Dear Annie: Like “Brokenhearted Mom,” I, too, kicked my son out of the house, although he was 17, not 21. I basically raised him alone since he was 3. We had a tumultuous relationship, he was into drugs and alcohol like his father, and I just couldn’t take it anymore.
He stumbled through life, eventually moving to a city 90 miles away. We maintained contact for a while, and then he dropped out of my life for a year. He would not answer any of my texts or calls. The only thing that kept me sane was the thought that if something terrible happened, the police would notify me.
My son finally contacted me when he hit bottom from a gambling addiction (on top of everything else). He asked to come home for a bit to get back on track, and I let him. That was five years ago. He is now 26 and still not where I would like him to be, but he is working and self-sufficient, and happier and more satisfied with his life. The best part is, we have a relationship again and often tell each other “I love you” — something I had wondered whether he felt for me.

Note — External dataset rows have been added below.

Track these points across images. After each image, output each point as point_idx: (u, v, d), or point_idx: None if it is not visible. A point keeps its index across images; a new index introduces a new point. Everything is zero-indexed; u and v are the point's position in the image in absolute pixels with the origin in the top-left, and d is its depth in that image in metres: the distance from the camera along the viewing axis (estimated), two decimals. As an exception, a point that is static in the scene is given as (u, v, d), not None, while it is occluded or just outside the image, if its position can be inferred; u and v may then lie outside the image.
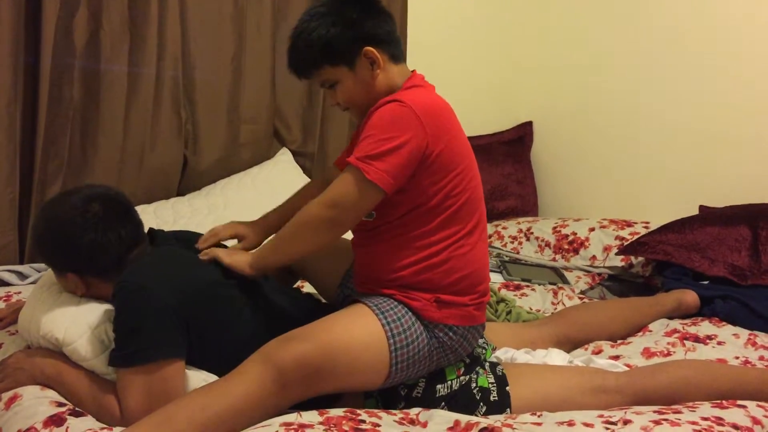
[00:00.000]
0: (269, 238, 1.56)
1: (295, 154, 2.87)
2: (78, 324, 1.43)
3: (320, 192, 1.48)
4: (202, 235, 1.65)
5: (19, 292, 2.00)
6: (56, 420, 1.31)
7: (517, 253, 2.84)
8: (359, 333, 1.41)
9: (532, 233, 2.88)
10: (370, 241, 1.55)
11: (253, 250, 1.55)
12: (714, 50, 2.76)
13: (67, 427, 1.29)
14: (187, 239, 1.62)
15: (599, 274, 2.59)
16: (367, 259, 1.57)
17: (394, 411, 1.41)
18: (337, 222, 1.43)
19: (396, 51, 1.56)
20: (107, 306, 1.47)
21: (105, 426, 1.32)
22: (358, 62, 1.51)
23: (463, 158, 1.52)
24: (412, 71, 1.60)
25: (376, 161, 1.39)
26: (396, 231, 1.50)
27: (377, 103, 1.46)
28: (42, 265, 2.19)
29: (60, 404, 1.36)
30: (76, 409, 1.36)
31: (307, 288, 1.97)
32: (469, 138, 3.42)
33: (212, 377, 1.42)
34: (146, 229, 1.57)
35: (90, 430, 1.29)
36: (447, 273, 1.48)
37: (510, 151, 3.34)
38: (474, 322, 1.53)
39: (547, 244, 2.81)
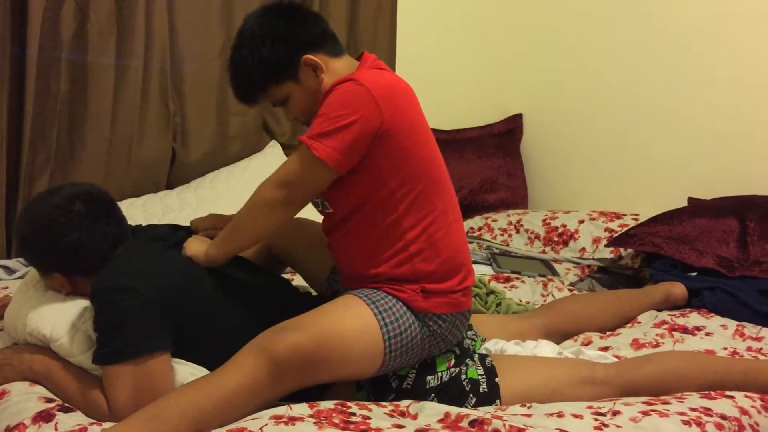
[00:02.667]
0: (225, 228, 1.53)
1: (284, 146, 2.86)
2: (65, 320, 1.42)
3: None
4: (174, 226, 1.64)
5: (7, 287, 1.99)
6: (45, 416, 1.30)
7: (507, 245, 2.85)
8: (352, 323, 1.41)
9: (521, 225, 2.89)
10: (343, 240, 1.55)
11: (212, 242, 1.53)
12: (702, 43, 2.76)
13: (56, 423, 1.28)
14: (162, 231, 1.60)
15: (589, 266, 2.60)
16: (346, 259, 1.57)
17: (384, 403, 1.41)
18: (289, 201, 1.44)
19: (334, 47, 1.55)
20: (93, 301, 1.46)
21: (94, 421, 1.32)
22: (301, 72, 1.51)
23: (422, 141, 1.51)
24: (362, 53, 1.59)
25: (326, 139, 1.39)
26: (365, 225, 1.49)
27: (333, 84, 1.46)
28: (30, 260, 2.17)
29: (49, 400, 1.36)
30: (65, 404, 1.36)
31: (297, 280, 1.97)
32: (460, 130, 3.45)
33: (200, 370, 1.41)
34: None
35: (79, 425, 1.28)
36: (427, 260, 1.48)
37: (500, 143, 3.34)
38: (462, 308, 1.53)
39: (537, 237, 2.81)
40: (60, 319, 1.43)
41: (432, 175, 1.51)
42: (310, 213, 1.93)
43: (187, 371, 1.40)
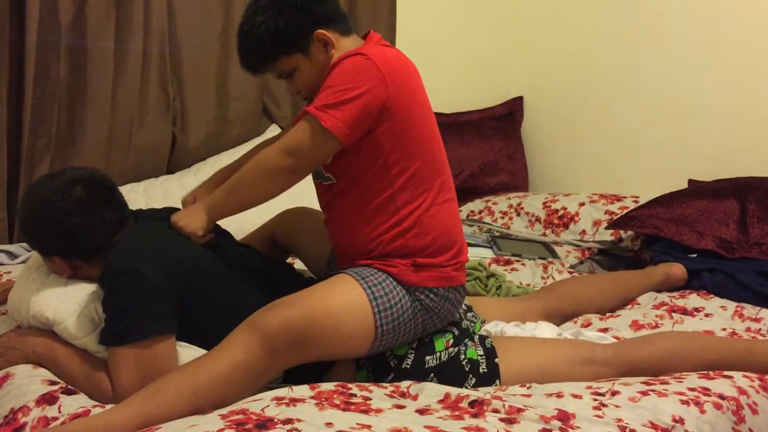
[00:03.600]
0: (221, 187, 1.54)
1: (284, 130, 2.85)
2: (68, 303, 1.43)
3: None
4: (175, 210, 1.64)
5: (9, 272, 1.99)
6: (49, 398, 1.31)
7: (508, 228, 2.85)
8: (341, 298, 1.43)
9: (522, 208, 2.89)
10: (340, 214, 1.56)
11: (207, 201, 1.53)
12: (702, 24, 2.75)
13: (60, 405, 1.30)
14: (165, 216, 1.60)
15: (589, 249, 2.61)
16: (341, 235, 1.59)
17: (384, 384, 1.43)
18: (293, 169, 1.46)
19: (345, 25, 1.56)
20: (96, 285, 1.47)
21: (97, 403, 1.33)
22: (312, 46, 1.52)
23: (423, 117, 1.53)
24: (368, 32, 1.60)
25: (333, 110, 1.41)
26: (362, 199, 1.51)
27: (339, 57, 1.47)
28: (32, 245, 2.18)
29: (52, 382, 1.37)
30: (69, 387, 1.37)
31: (298, 265, 1.97)
32: (460, 113, 3.45)
33: (202, 352, 1.42)
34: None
35: (82, 408, 1.30)
36: (419, 236, 1.50)
37: (500, 126, 3.34)
38: (453, 282, 1.54)
39: (537, 219, 2.82)
40: (63, 302, 1.44)
41: (430, 153, 1.53)
42: (312, 201, 1.95)
43: (190, 353, 1.41)
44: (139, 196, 2.39)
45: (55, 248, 1.47)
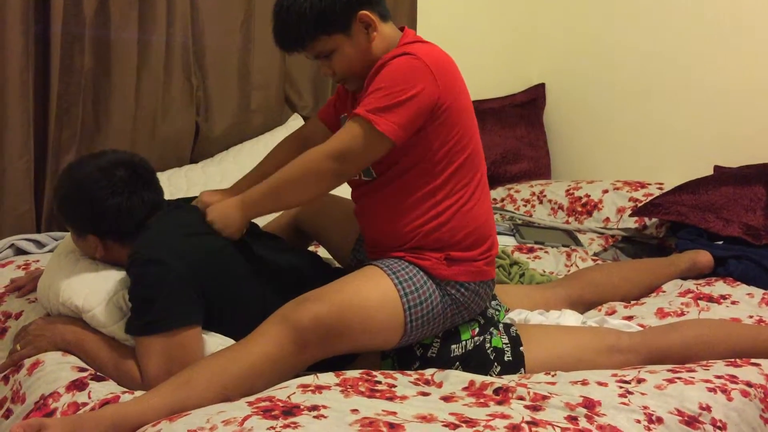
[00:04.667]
0: (261, 183, 1.51)
1: (306, 119, 2.86)
2: (97, 291, 1.45)
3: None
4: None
5: (38, 261, 2.02)
6: (79, 385, 1.33)
7: (530, 216, 2.84)
8: (372, 293, 1.43)
9: (545, 196, 2.88)
10: (377, 206, 1.56)
11: (244, 199, 1.51)
12: (728, 7, 2.71)
13: (90, 392, 1.32)
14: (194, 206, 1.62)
15: (613, 236, 2.59)
16: (375, 226, 1.58)
17: (409, 372, 1.43)
18: (342, 173, 1.45)
19: (384, 10, 1.54)
20: (125, 273, 1.48)
21: (126, 390, 1.35)
22: (354, 28, 1.49)
23: (467, 113, 1.53)
24: (402, 27, 1.59)
25: (387, 113, 1.39)
26: (403, 191, 1.50)
27: (385, 57, 1.46)
28: (59, 234, 2.21)
29: (82, 369, 1.39)
30: (98, 374, 1.39)
31: (321, 252, 1.98)
32: (482, 101, 3.43)
33: (228, 341, 1.44)
34: None
35: (112, 393, 1.32)
36: (454, 230, 1.50)
37: (522, 113, 3.32)
38: (484, 277, 1.54)
39: (560, 207, 2.80)
40: (92, 290, 1.46)
41: (473, 148, 1.53)
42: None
43: (216, 342, 1.43)
44: (164, 185, 2.36)
45: (93, 226, 1.49)
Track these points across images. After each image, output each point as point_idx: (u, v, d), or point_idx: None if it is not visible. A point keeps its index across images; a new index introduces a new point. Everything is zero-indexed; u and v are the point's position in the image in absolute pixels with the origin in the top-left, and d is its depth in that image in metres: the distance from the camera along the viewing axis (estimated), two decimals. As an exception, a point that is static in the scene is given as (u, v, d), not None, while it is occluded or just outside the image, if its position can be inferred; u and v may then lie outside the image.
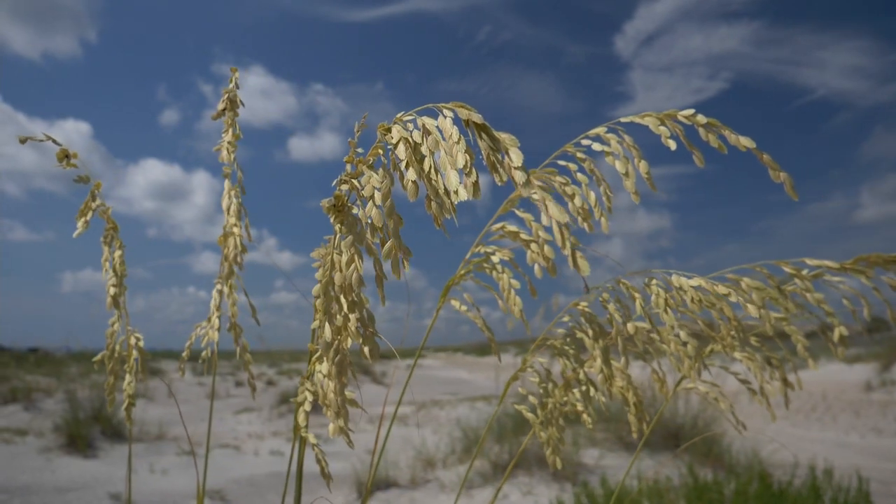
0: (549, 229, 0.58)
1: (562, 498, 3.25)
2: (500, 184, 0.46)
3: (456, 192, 0.46)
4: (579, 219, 0.65)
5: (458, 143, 0.47)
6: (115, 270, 0.82)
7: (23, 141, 0.73)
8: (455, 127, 0.48)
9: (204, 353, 0.86)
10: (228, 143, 0.83)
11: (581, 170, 0.67)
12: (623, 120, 0.63)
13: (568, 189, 0.66)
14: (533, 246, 0.42)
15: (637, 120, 0.62)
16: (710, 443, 4.37)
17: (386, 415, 7.13)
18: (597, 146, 0.64)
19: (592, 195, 0.65)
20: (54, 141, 0.76)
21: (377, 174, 0.52)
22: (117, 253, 0.83)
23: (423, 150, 0.50)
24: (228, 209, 0.86)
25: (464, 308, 0.83)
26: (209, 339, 0.86)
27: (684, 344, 0.76)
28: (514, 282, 0.76)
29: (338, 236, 0.54)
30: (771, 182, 0.57)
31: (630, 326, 0.74)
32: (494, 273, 0.77)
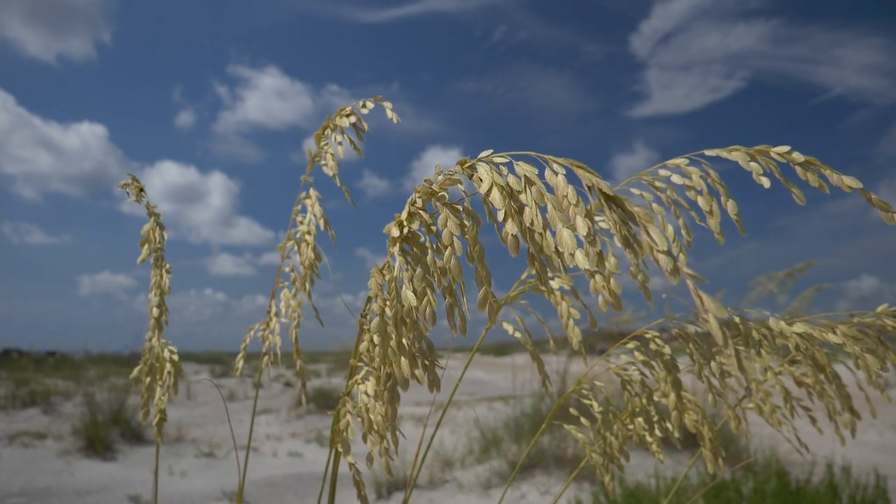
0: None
1: (580, 497, 3.25)
2: (633, 261, 0.42)
3: (572, 255, 0.42)
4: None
5: (576, 205, 0.43)
6: (161, 292, 0.85)
7: (121, 186, 0.84)
8: (570, 187, 0.44)
9: (265, 360, 0.88)
10: (331, 155, 0.83)
11: (657, 200, 0.64)
12: (707, 153, 0.59)
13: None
14: (597, 277, 0.40)
15: (724, 154, 0.58)
16: (727, 441, 4.36)
17: (404, 415, 7.15)
18: (677, 178, 0.61)
19: (670, 228, 0.63)
20: (134, 178, 0.84)
21: (454, 217, 0.49)
22: (166, 275, 0.85)
23: (524, 199, 0.46)
24: (304, 217, 0.87)
25: (517, 334, 0.82)
26: (271, 343, 0.88)
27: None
28: (573, 311, 0.73)
29: (398, 265, 0.52)
30: (791, 180, 0.55)
31: (714, 367, 0.70)
32: (554, 300, 0.75)
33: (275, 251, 0.89)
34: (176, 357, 0.85)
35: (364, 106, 0.82)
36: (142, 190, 0.83)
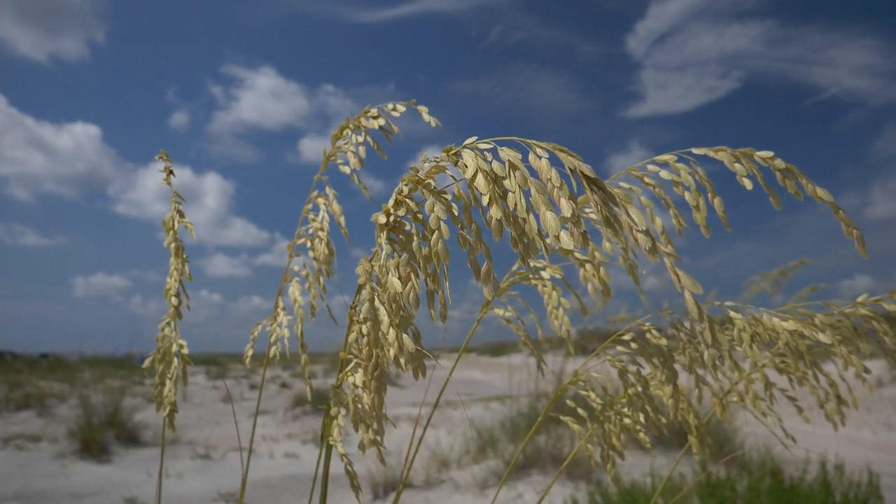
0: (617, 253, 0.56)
1: (576, 497, 3.26)
2: (618, 243, 0.43)
3: (557, 237, 0.42)
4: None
5: (560, 188, 0.44)
6: (178, 281, 0.85)
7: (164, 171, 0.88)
8: (554, 170, 0.45)
9: (273, 349, 0.89)
10: (353, 152, 0.83)
11: (646, 193, 0.65)
12: (695, 151, 0.60)
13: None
14: (587, 266, 0.41)
15: (710, 153, 0.59)
16: (722, 440, 4.38)
17: (400, 416, 7.15)
18: (665, 174, 0.62)
19: (658, 221, 0.63)
20: (165, 156, 0.88)
21: (441, 203, 0.50)
22: (185, 265, 0.86)
23: (507, 184, 0.46)
24: (315, 215, 0.88)
25: (511, 325, 0.82)
26: (278, 336, 0.89)
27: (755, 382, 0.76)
28: (563, 300, 0.74)
29: (384, 253, 0.53)
30: (772, 185, 0.57)
31: (707, 356, 0.70)
32: (541, 287, 0.76)
33: (271, 252, 0.91)
34: (185, 350, 0.85)
35: (395, 109, 0.81)
36: (171, 172, 0.85)
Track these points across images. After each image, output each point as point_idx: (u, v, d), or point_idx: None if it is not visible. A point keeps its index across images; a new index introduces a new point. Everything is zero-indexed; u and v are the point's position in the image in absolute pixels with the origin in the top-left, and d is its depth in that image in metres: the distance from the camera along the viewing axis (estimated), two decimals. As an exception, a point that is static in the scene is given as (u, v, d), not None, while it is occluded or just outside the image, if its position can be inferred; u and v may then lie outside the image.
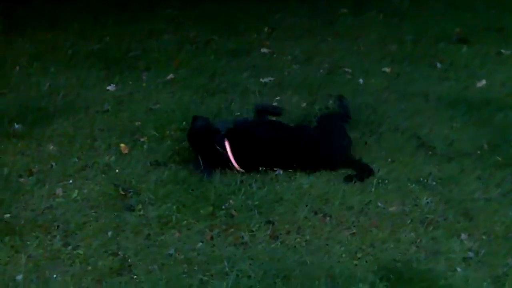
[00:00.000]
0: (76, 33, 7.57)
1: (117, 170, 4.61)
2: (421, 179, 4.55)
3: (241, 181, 4.43)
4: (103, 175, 4.56)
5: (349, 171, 4.59)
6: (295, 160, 4.60)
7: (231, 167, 4.56)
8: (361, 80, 6.31)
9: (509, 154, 4.87)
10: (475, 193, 4.41)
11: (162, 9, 8.38)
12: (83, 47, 7.15)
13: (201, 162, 4.59)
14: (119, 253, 3.78)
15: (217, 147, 4.60)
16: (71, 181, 4.48)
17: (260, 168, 4.55)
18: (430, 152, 4.93)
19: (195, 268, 3.64)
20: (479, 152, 4.94)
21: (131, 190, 4.35)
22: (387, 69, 6.64)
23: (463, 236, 3.97)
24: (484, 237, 3.97)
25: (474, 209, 4.23)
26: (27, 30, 7.54)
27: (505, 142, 5.06)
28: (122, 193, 4.32)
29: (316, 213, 4.17)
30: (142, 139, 5.01)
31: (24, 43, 7.22)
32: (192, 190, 4.33)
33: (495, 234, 4.00)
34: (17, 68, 6.51)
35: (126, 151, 4.84)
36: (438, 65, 6.78)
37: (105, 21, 7.92)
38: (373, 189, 4.41)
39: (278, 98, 5.79)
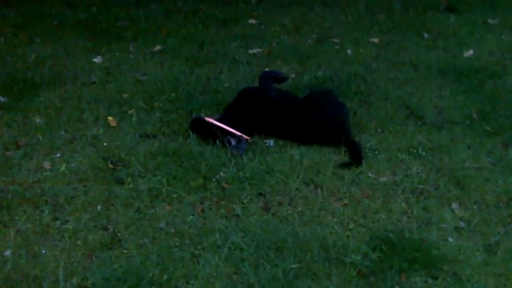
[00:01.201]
0: (62, 2, 7.51)
1: (105, 143, 4.56)
2: (411, 148, 4.54)
3: (232, 153, 4.40)
4: (91, 148, 4.51)
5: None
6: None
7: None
8: (349, 51, 6.28)
9: (499, 123, 4.87)
10: (465, 162, 4.41)
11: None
12: (70, 17, 7.11)
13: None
14: (109, 227, 3.75)
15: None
16: (58, 154, 4.43)
17: (250, 140, 4.53)
18: (419, 122, 4.92)
19: (187, 241, 3.62)
20: (468, 121, 4.94)
21: (120, 163, 4.31)
22: (376, 39, 6.62)
23: (455, 205, 3.97)
24: (475, 206, 3.97)
25: (465, 178, 4.23)
26: (12, 0, 7.45)
27: (494, 111, 5.06)
28: (111, 166, 4.29)
29: (307, 184, 4.15)
30: (130, 111, 4.97)
31: (9, 13, 7.14)
32: (182, 162, 4.30)
33: (486, 203, 4.00)
34: (2, 39, 6.45)
35: (114, 124, 4.80)
36: (426, 35, 6.76)
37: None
38: (364, 159, 4.39)
39: (267, 69, 5.74)
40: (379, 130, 4.77)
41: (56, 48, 6.22)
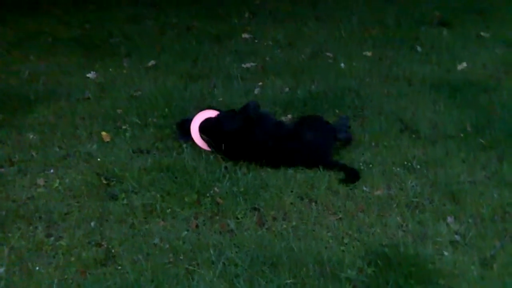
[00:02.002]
0: (56, 19, 7.53)
1: (99, 159, 4.55)
2: (406, 162, 4.53)
3: (226, 168, 4.40)
4: (85, 164, 4.50)
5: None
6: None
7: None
8: (342, 65, 6.29)
9: (493, 136, 4.87)
10: (460, 176, 4.40)
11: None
12: (64, 33, 7.12)
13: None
14: (103, 243, 3.73)
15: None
16: (52, 171, 4.42)
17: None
18: (414, 136, 4.92)
19: (181, 257, 3.60)
20: (462, 134, 4.94)
21: (114, 179, 4.30)
22: (369, 53, 6.63)
23: (450, 219, 3.95)
24: (470, 220, 3.96)
25: (460, 192, 4.22)
26: (7, 17, 7.47)
27: (488, 124, 5.06)
28: (105, 182, 4.27)
29: (302, 199, 4.14)
30: (124, 127, 4.97)
31: (3, 30, 7.14)
32: (176, 177, 4.29)
33: (481, 217, 3.98)
34: (-4, 56, 6.46)
35: (108, 139, 4.79)
36: (419, 48, 6.78)
37: (85, 7, 7.87)
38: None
39: (260, 83, 5.76)
40: (373, 144, 4.77)
41: (50, 65, 6.23)
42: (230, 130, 4.59)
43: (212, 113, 4.78)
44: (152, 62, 6.30)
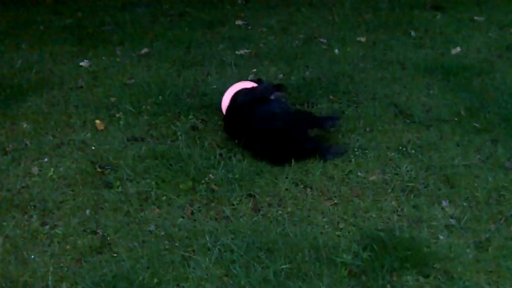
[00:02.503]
0: (48, 8, 7.49)
1: (93, 147, 4.55)
2: (401, 147, 4.53)
3: (221, 155, 4.39)
4: (80, 152, 4.49)
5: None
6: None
7: None
8: (336, 51, 6.28)
9: (487, 119, 4.86)
10: (454, 159, 4.40)
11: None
12: (56, 22, 7.09)
13: None
14: (98, 231, 3.73)
15: None
16: (46, 159, 4.41)
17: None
18: (408, 120, 4.91)
19: (177, 244, 3.61)
20: (457, 118, 4.93)
21: (108, 167, 4.29)
22: (363, 38, 6.62)
23: (445, 203, 3.96)
24: (465, 203, 3.96)
25: (455, 175, 4.22)
26: (-3, 6, 7.45)
27: (482, 108, 5.05)
28: (99, 170, 4.27)
29: (297, 185, 4.14)
30: (118, 115, 4.95)
31: (-6, 21, 7.13)
32: (171, 165, 4.29)
33: (476, 200, 3.99)
34: (-12, 46, 6.43)
35: (102, 127, 4.78)
36: (413, 33, 6.76)
37: (76, -4, 7.84)
38: (353, 159, 4.39)
39: (254, 70, 5.75)
40: (367, 129, 4.76)
41: (43, 54, 6.19)
42: (232, 106, 4.68)
43: (245, 84, 4.87)
44: (145, 50, 6.28)
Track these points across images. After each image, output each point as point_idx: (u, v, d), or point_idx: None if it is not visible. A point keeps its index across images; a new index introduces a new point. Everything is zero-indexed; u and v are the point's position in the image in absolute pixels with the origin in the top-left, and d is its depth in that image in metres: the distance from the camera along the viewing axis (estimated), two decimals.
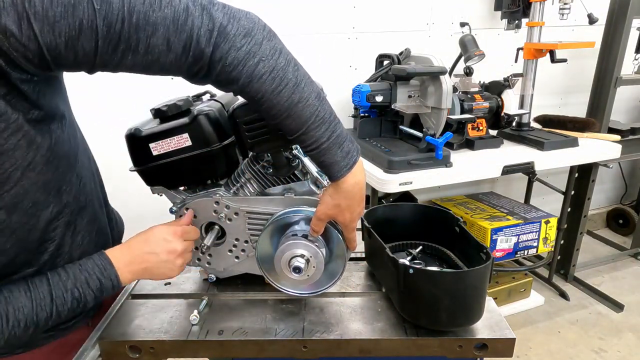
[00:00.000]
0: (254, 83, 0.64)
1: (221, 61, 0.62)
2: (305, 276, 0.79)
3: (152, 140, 0.80)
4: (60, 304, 0.67)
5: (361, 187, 0.76)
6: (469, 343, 0.79)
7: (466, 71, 2.00)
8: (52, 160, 0.64)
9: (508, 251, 1.98)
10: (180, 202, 0.86)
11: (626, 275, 2.59)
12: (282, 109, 0.66)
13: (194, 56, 0.60)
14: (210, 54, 0.61)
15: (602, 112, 2.23)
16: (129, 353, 0.80)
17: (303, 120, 0.68)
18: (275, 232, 0.82)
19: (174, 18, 0.58)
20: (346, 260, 0.83)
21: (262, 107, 0.67)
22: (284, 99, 0.66)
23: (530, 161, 1.83)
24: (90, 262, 0.71)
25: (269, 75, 0.64)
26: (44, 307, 0.66)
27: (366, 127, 1.92)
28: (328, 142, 0.70)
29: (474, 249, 0.85)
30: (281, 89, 0.65)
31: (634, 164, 3.11)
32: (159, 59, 0.59)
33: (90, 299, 0.70)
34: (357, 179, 0.74)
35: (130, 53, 0.57)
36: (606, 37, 2.16)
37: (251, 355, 0.81)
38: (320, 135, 0.69)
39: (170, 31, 0.58)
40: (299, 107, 0.67)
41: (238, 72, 0.63)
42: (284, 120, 0.68)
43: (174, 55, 0.60)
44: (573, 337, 2.11)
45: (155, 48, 0.58)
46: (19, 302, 0.64)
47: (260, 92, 0.65)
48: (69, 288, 0.68)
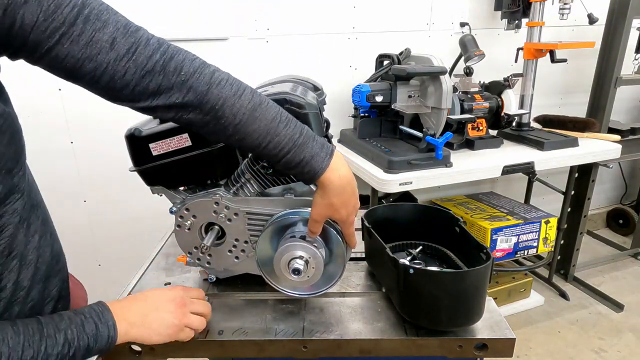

I just want to tell “Brokenhearted” to keep the contact via text, voicemails, whatever. Don’t ever give up on your son. Someday he will need you and want you back in his life.
-- Blessed Mom
Dear Blessed: We are so glad things worked out between you and your son, and we appreciate your words of hope. Some addictions are too difficult to overcome, however, and parents must learn to accept that which they cannot change. We hope you know how fortunate you are.